Number crunching by a Florida university professor has led to an odd conspiracy theory about the Florida House of Representatives.
Not that Prof. Mark Soskin actually subscribes to the theory himself. As you hear on TV a lot, he's just sayin'.
And what he's sayin' is that the state House has an usually high number of unusually young members in very powerful positions. Soskin, who teaches business at the University of Central Florida in Orlando, says even youthful House Speaker Will Weatherford, 33, looks a little fatherly next to fellow reps, some as young as 29, who hold committee and subcommittee chairmanships.
(Soskin) crunched the numbers, and determined the odds of so many young people coincidentally getting so many leadership positions was approximately 1 in 3,000.
“I’m not ascribing the reason to all this,” Soskin said. “I’m just saying it’s not random. It can’t be.”

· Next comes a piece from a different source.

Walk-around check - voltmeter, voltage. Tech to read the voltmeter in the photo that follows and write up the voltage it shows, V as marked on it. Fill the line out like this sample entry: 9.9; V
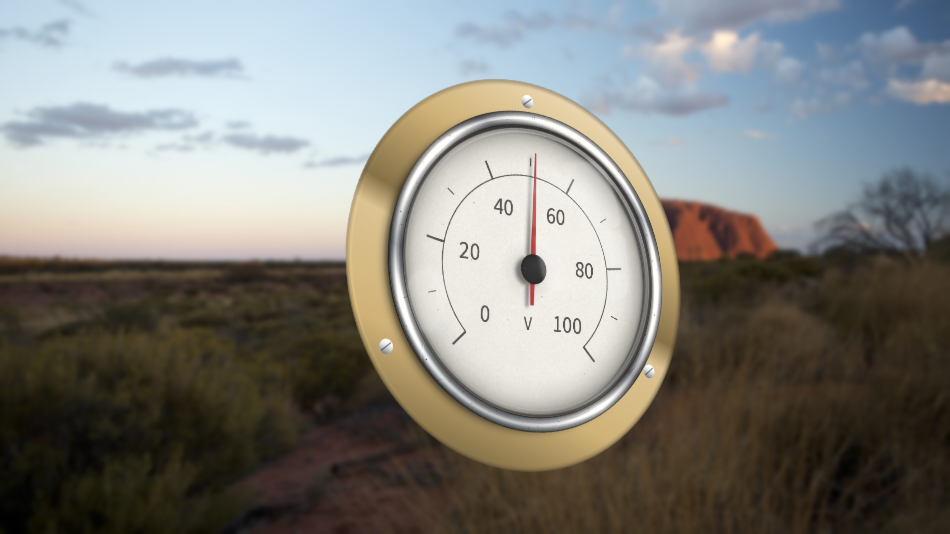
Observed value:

Still, Soskin has heard some others ascribe reason – saying that one common theory is that younger legislators are easier to control. So lobbyists handpick the guys they want to run the show, shower them with cash and then help them climb the leadership ladder.
The youngest chairman of them is all is 29-year-old Carlos Trujillo, a lawyer who represents the South Florida city of Doral. He is the chairman of the not-insignificant Economic Development and Tourism Subcommittee. There are three other chairmen of committees or subcommittees between 29 and 31 and Soskin pegged the average age of appropriations subcommittee chairmen at 37.
U. S. Senator Marco Rubio was 35 when he became Speaker of the Florida House.
The House occasionally votes out measures that many consider immature, even harebrained, but they are often blocked by the lean and slippered pantaloons of the Florida Senate, where the average age is much higher.